_Data supplied_:
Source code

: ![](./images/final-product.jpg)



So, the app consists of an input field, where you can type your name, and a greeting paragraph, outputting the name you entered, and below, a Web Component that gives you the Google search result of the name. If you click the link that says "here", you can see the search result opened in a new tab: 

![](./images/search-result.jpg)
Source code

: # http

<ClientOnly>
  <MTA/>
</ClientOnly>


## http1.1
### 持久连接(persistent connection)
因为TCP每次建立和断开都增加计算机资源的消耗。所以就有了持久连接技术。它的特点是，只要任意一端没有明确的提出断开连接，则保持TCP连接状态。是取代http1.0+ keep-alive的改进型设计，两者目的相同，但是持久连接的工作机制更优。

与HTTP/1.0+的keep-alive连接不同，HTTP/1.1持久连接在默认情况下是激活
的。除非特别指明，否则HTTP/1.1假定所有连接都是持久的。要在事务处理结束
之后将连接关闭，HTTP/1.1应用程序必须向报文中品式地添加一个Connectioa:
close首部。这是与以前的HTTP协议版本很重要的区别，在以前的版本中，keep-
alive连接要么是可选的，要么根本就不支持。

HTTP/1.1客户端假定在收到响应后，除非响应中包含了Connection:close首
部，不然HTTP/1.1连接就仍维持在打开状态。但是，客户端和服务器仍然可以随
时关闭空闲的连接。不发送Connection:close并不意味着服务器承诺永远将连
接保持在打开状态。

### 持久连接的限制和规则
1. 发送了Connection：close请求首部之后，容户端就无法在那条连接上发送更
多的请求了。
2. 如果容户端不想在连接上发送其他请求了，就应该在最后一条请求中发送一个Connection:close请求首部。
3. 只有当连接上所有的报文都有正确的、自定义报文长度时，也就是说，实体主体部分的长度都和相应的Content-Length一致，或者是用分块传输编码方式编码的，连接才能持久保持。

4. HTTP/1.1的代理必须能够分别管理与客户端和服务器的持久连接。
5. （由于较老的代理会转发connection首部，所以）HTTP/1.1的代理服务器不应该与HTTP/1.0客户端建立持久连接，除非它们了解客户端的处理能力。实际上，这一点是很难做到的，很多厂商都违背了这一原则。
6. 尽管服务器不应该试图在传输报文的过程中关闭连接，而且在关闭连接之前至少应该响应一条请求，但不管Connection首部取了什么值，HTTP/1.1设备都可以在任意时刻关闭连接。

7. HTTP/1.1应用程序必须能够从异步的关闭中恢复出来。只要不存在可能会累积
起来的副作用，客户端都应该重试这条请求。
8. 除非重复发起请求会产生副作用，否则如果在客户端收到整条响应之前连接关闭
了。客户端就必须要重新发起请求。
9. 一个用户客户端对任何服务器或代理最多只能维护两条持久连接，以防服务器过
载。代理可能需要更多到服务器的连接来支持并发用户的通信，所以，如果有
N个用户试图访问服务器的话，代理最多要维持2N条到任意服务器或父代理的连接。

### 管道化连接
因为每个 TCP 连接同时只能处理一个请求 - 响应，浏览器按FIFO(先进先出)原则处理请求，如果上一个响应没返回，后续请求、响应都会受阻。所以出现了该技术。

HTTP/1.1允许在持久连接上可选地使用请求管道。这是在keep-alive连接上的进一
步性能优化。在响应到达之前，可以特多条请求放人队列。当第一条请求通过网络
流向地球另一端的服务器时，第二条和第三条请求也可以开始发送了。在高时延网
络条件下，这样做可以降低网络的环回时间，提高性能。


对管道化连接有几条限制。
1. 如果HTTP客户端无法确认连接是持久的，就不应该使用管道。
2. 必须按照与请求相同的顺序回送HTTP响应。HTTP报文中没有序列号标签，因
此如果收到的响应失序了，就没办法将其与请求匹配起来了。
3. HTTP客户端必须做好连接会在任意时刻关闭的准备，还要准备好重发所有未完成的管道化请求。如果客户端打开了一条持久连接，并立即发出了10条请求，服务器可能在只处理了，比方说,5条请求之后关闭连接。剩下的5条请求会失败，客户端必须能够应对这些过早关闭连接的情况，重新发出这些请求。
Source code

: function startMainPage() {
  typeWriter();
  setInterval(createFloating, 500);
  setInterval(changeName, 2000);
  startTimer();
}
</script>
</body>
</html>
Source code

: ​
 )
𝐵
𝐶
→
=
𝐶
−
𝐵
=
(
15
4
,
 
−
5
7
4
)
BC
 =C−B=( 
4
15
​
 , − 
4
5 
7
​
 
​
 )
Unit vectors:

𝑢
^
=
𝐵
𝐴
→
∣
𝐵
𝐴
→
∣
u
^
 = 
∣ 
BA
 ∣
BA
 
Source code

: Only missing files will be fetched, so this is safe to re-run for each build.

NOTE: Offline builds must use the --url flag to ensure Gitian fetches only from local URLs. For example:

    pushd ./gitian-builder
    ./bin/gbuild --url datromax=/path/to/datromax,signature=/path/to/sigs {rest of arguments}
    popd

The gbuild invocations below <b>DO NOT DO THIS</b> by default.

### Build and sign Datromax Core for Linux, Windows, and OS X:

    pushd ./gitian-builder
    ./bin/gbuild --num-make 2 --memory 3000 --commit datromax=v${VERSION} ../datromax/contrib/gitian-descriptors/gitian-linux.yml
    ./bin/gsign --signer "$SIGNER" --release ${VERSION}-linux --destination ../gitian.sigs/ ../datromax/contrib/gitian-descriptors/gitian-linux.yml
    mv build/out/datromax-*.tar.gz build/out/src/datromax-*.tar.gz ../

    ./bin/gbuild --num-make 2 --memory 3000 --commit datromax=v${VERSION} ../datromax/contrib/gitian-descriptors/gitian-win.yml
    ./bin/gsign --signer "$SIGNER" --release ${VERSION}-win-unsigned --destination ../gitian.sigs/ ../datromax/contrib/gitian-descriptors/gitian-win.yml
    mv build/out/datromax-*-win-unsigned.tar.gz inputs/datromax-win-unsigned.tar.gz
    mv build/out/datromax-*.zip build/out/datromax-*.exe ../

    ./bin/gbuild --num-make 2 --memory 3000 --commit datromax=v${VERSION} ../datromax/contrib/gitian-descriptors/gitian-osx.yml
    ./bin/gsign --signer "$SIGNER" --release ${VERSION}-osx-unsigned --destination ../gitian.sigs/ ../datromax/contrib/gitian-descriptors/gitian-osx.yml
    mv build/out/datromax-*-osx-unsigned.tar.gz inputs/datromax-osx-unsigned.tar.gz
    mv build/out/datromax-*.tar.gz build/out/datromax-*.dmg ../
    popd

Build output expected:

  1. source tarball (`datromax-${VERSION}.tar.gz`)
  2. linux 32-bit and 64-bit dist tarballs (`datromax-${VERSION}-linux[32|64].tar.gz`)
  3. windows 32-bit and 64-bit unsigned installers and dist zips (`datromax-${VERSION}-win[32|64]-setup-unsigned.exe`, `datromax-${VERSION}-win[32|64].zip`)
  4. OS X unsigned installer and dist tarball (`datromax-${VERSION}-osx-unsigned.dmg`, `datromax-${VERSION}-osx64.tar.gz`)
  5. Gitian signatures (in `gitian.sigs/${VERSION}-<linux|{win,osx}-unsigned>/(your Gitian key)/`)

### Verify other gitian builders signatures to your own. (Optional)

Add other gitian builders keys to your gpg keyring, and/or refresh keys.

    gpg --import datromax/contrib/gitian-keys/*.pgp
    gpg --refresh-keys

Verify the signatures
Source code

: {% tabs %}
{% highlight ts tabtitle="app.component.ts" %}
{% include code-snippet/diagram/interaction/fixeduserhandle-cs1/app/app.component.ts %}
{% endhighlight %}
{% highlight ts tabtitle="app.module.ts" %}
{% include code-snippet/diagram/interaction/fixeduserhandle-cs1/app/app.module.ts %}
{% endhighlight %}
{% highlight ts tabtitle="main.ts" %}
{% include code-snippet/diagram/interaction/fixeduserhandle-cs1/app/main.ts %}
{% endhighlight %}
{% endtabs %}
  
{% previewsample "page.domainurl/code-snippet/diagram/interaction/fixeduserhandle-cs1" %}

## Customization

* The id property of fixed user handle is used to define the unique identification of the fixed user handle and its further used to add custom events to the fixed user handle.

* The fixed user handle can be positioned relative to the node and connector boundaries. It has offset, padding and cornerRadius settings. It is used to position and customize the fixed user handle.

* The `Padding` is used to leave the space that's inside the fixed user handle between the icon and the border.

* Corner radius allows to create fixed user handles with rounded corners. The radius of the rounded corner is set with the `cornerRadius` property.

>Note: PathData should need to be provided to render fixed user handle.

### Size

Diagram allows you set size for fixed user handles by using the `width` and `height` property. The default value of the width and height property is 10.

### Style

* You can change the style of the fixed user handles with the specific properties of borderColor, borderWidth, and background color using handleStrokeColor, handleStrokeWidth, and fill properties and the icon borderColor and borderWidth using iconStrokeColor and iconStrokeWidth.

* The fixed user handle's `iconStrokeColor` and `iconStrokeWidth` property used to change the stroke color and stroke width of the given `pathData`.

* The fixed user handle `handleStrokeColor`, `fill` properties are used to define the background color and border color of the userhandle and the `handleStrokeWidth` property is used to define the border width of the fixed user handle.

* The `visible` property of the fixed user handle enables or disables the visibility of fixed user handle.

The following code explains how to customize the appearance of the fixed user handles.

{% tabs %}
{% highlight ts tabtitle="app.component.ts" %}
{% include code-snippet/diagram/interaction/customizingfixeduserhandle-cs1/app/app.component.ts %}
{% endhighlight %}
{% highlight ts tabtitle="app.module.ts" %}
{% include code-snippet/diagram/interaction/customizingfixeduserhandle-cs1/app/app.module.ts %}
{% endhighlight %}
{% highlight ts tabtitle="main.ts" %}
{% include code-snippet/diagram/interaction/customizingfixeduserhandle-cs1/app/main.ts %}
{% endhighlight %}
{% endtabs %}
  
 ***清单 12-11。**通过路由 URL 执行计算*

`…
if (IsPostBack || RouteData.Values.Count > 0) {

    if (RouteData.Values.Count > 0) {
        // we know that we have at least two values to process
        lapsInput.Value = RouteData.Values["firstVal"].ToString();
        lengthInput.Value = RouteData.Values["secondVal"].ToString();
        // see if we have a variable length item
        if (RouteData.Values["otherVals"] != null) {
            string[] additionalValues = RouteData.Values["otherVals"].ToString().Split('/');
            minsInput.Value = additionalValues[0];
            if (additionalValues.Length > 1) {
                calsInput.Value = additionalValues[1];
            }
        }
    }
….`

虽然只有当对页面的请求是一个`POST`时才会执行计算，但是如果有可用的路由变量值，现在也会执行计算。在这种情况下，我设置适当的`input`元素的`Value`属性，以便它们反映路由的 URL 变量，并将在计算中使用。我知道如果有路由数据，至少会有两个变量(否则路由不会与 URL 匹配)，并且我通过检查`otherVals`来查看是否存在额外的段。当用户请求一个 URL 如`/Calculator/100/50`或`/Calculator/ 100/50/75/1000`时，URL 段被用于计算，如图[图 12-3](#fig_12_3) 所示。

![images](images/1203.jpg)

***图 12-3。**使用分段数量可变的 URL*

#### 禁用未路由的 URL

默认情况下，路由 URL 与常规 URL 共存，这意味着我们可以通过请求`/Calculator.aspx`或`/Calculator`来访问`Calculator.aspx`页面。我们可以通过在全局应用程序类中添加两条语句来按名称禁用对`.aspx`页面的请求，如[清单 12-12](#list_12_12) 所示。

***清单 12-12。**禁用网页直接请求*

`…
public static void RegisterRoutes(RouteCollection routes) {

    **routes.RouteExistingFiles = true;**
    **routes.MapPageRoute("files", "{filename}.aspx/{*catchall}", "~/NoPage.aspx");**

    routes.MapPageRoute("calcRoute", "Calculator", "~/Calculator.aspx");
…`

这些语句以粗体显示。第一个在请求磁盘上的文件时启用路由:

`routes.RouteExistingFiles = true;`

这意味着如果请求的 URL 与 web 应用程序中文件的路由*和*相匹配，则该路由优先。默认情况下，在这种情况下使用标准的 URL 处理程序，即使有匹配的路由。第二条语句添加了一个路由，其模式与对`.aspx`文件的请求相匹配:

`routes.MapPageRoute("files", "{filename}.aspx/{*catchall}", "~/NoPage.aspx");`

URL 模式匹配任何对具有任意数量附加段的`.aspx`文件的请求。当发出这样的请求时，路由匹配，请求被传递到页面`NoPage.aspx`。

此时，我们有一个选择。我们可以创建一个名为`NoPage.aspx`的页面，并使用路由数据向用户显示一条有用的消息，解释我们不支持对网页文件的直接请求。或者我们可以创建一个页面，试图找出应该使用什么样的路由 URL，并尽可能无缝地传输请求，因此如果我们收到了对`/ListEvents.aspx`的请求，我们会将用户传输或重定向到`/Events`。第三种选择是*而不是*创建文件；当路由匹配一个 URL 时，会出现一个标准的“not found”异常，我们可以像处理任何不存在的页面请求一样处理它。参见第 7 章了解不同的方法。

_Task details_:
Starting with the line with "render fixed user handle." above and going on through the line with "iconStrokeColor and iconStrokeWidth.", transcribe every line exactly, both ends included, and add nothing.

_Reply to the exercise_:
>Note: PathData should need to be provided to render fixed user handle.

### Size

Diagram allows you set size for fixed user handles by using the `width` and `height` property. The default value of the width and height property is 10.

### Style

* You can change the style of the fixed user handles with the specific properties of borderColor, borderWidth, and background color using handleStrokeColor, handleStrokeWidth, and fill properties and the icon borderColor and borderWidth using iconStrokeColor and iconStrokeWidth.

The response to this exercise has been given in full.